Any opinions most gratefully received. Thank you
This is a complicated question, for at least two reasons:
1) If you're cortisol (or cortisone, should I say? Does the difference matter?) level is too low - it's might be a question of what's making you feel worse - XMRV's replication or the low level of cortisone? Perhaps the only way right now to figure that out is to drop the cortisone - but I don't know if that would be a good idea. Anyway, if you do drop the cortisone, this should be done with instructions from your physician, because when people are getting of cortisone supplementation they should do it slowly (for example - you take now 10 mgs a day - he might tell you to take for 4 weeks 9 mgs a day, and then 8 mgs, etc. - although I can really be wrong about the dosages or the time, as I've never took cortisone in this dosage for five years).

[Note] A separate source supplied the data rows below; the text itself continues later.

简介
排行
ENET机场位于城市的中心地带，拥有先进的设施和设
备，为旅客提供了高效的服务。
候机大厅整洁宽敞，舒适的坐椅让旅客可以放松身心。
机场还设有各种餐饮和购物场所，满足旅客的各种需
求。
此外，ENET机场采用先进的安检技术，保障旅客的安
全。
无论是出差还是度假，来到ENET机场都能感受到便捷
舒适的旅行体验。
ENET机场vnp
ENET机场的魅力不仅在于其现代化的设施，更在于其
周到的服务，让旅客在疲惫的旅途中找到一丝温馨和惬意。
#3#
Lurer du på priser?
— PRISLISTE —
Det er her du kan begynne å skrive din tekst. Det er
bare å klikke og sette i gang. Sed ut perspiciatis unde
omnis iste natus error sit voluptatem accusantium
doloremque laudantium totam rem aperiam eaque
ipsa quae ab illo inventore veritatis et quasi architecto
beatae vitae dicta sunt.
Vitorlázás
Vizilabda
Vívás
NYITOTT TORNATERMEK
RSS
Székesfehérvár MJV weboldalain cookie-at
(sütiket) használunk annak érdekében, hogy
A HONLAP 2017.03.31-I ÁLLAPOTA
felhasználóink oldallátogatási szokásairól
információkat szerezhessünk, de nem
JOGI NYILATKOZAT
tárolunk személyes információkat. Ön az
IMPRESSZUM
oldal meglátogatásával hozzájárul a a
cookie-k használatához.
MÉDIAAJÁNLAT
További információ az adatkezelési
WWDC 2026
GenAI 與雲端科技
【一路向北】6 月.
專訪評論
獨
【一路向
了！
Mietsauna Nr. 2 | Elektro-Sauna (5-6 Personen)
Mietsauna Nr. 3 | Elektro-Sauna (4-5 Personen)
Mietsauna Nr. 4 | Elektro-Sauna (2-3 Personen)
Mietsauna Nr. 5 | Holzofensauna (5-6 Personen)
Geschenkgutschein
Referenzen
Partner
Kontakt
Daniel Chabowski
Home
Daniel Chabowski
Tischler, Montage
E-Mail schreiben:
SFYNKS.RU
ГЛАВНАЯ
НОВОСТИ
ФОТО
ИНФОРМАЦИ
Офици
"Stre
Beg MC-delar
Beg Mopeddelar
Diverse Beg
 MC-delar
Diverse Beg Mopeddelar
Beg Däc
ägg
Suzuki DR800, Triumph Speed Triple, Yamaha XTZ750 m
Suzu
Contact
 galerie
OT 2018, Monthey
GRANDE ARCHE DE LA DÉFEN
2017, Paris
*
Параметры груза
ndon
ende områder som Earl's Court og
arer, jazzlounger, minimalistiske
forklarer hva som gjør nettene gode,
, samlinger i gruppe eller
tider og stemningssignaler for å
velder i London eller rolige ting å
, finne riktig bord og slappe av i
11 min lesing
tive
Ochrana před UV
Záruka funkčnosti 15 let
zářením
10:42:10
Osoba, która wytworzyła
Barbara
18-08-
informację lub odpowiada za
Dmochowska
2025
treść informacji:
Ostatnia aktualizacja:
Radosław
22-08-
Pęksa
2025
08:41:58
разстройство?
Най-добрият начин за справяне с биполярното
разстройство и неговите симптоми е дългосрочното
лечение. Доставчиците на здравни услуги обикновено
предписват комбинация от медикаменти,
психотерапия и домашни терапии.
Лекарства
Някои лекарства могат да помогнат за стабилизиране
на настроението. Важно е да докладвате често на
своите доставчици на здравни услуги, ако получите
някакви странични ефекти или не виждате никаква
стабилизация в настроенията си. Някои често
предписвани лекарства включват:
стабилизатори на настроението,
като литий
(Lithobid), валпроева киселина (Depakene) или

2) It's really tricky: On the one hand, cortisol does induce XMRV replication. On the other hand - inflammation also induces XMRV replication - and it was shown in a recent study that inflammation with TNF-alpha or something that EBV does, are causing XMRV replication, and if I remember correctly that replication was induced to the level that androgen were shown to induce XMRV replication. Now, for example, both testosterone and cortisol induce XMRV replication - but testosterone helps XMRV to replicate much more that cortisol does. Anyway, the last paper said that it's probably the NF-kappa-B pathway that TNF-alpha and EBV induces, and which in turn induces XMRV replication. And this is the interesting part: Cortisone is anti-inflammatory - so while cortosine by itself can help XMRV replicate, if you have an inflammation its anti-inflammatory abilities might be more efficacious against XMRV replication than the ability of cortisol to induce XMRV replication. It's a question - what is stronger. As I've said, since it seems that the importance of the TNF-alpha-EBV-NF-kappa-B (inflammatory) efficacy seems as important of the efficacy of androgen (IF I'M NOT MISTAKEN - the paper should be read again in order to make such a conclusion, it might be that I'm making a mistake), and since testosterone is more important for XMRV replication than cortisol - it would seem that TNF-alpha/EBV/NF-kappa-B are more important to XMRV replication than cortisol. However - the question is: How much inflammation do you have? I mean, cortisone is a great anti-inflammatory, but what if your inflammation level is low or non-existent? Or, what if it was high, but now it's non-existent because of the cortisone, and the cortisone is now just helping XMRV to replicate, and it can't act against it since it has no inflammation to reduce? And then the question would be: If you'd stop the cortisone, would the inflammation come back? And to what degree?
So I think there are a lot of questions not enough answers - but at least we know some things that might lead us in the correct way - and the decision what to do, I believe, should be taken by you, as there seem to be risks, but it's possible that there would be gains.